■ **Instructions for the task**:
For the data below, give again exactly the lines from the one containing "সিরিজ অয়েল প্রেস](/images/300-325-series.jpg)" through the one containing "৩২৫ সিরিজ হাইড্রোলিক অয়েল প্রেস আমাদের", both ends included, and no others.

Saved data entries:
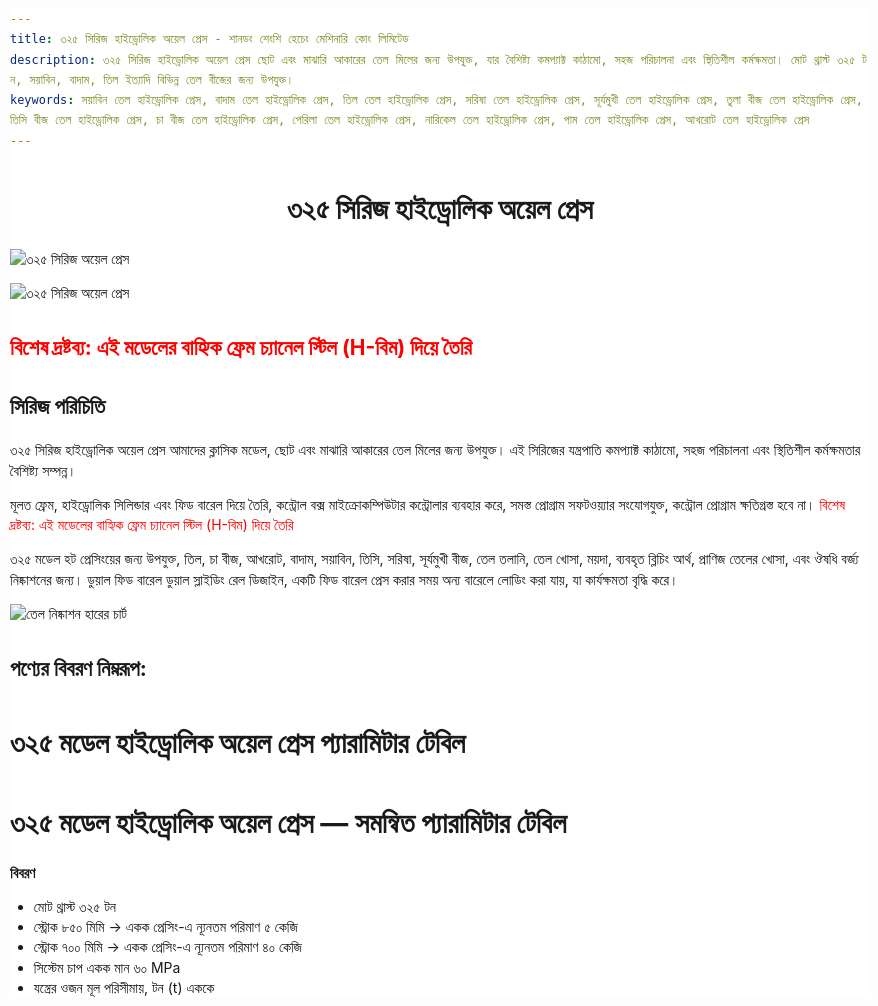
 ```yaml
---
title: ৩২৫ সিরিজ হাইড্রোলিক অয়েল প্রেস - শানডং শেংশি হেচেং মেশিনারি কোং লিমিটেড
description: ৩২৫ সিরিজ হাইড্রোলিক অয়েল প্রেস ছোট এবং মাঝারি আকারের তেল মিলের জন্য উপযুক্ত, যার বৈশিষ্ট্য কমপ্যাক্ট কাঠামো, সহজ পরিচালনা এবং স্থিতিশীল কর্মক্ষমতা। মোট থ্রাস্ট ৩২৫ টন, সয়াবিন, বাদাম, তিল ইত্যাদি বিভিন্ন তেল বীজের জন্য উপযুক্ত।
keywords: সয়াবিন তেল হাইড্রোলিক প্রেস, বাদাম তেল হাইড্রোলিক প্রেস, তিল তেল হাইড্রোলিক প্রেস, সরিষা তেল হাইড্রোলিক প্রেস, সূর্যমুখী তেল হাইড্রোলিক প্রেস, তুলা বীজ তেল হাইড্রোলিক প্রেস, তিসি বীজ তেল হাইড্রোলিক প্রেস, চা বীজ তেল হাইড্রোলিক প্রেস, পেরিলা তেল হাইড্রোলিক প্রেস, নারিকেল তেল হাইড্রোলিক প্রেস, পাম তেল হাইড্রোলিক প্রেস, আখরোট তেল হাইড্রোলিক প্রেস
---
```


# <center>৩২৫ সিরিজ হাইড্রোলিক অয়েল প্রেস</center>



![৩২৫ সিরিজ অয়েল প্রেস](/images/300-325-series.jpg)

![৩২৫ সিরিজ অয়েল প্রেস](https://i.postimg.cc/bPCTRWk0/202509021345043.png?dl=1)
## <font color=red>বিশেষ দ্রষ্টব্য: এই মডেলের বাহ্যিক ফ্রেম চ্যানেল স্টিল (H-বিম) দিয়ে তৈরি</font>
## সিরিজ পরিচিতি

৩২৫ সিরিজ হাইড্রোলিক অয়েল প্রেস আমাদের ক্লাসিক মডেল, ছোট এবং মাঝারি আকারের তেল মিলের জন্য উপযুক্ত। এই সিরিজের যন্ত্রপাতি কমপ্যাক্ট কাঠামো, সহজ পরিচালনা এবং স্থিতিশীল কর্মক্ষমতার বৈশিষ্ট্য সম্পন্ন।

মূলত ফ্রেম, হাইড্রোলিক সিলিন্ডার এবং ফিড বারেল দিয়ে তৈরি, কন্ট্রোল বক্স মাইক্রোকম্পিউটার কন্ট্রোলার ব্যবহার করে, সমস্ত প্রোগ্রাম সফটওয়্যার সংযোগযুক্ত, কন্ট্রোল প্রোগ্রাম ক্ষতিগ্রস্ত হবে না।
<font color=red>বিশেষ দ্রষ্টব্য: এই মডেলের বাহ্যিক ফ্রেম চ্যানেল স্টিল (H-বিম) দিয়ে তৈরি</font>

৩২৫ মডেল হট প্রেসিংয়ের জন্য উপযুক্ত, তিল, চা বীজ, আখরোট, বাদাম, সয়াবিন, তিসি, সরিষা, সূর্যমুখী বীজ, তেল তলানি, তেল খোসা, ময়দা, ব্যবহৃত ব্লিচিং আর্থ, প্রাণিজ তেলের খোসা, এবং ঔষধি বর্জ্য নিষ্কাশনের জন্য।
ডুয়াল ফিড বারেল ডুয়াল স্লাইডিং রেল ডিজাইন, একটি ফিড বারেল প্রেস করার সময় অন্য বারেলে লোডিং করা যায়, যা কার্যক্ষমতা বৃদ্ধি করে।

![তেল নিষ্কাশন হারের চার্ট](/images/出油率图1.png)

## পণ্যের বিবরণ নিম্নরূপ:
# ৩২৫ মডেল হাইড্রোলিক অয়েল প্রেস প্যারামিটার টেবিল

# ৩২৫ মডেল হাইড্রোলিক অয়েল প্রেস — সমন্বিত প্যারামিটার টেবিল

**বিবরণ**  
- মোট থ্রাস্ট ৩২৫ টন
- স্ট্রোক ৮৫০ মিমি → একক প্রেসিং-এ ন্যূনতম পরিমাণ ৫ কেজি  
- স্ট্রোক ৭০০ মিমি → একক প্রেসিং-এ ন্যূনতম পরিমাণ ৪০ কেজি  
- সিস্টেম চাপ একক মান ৬০ MPa  
- যন্ত্রের ওজন মূল পরিসীমায়, টন (t) এককে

■ **Reply to the exercise**:
![৩২৫ সিরিজ অয়েল প্রেস](/images/300-325-series.jpg)

![৩২৫ সিরিজ অয়েল প্রেস](https://i.postimg.cc/bPCTRWk0/202509021345043.png?dl=1)
## <font color=red>বিশেষ দ্রষ্টব্য: এই মডেলের বাহ্যিক ফ্রেম চ্যানেল স্টিল (H-বিম) দিয়ে তৈরি</font>
## সিরিজ পরিচিতি

৩২৫ সিরিজ হাইড্রোলিক অয়েল প্রেস আমাদের ক্লাসিক মডেল, ছোট এবং মাঝারি আকারের তেল মিলের জন্য উপযুক্ত। এই সিরিজের যন্ত্রপাতি কমপ্যাক্ট কাঠামো, সহজ পরিচালনা এবং স্থিতিশীল কর্মক্ষমতার বৈশিষ্ট্য সম্পন্ন।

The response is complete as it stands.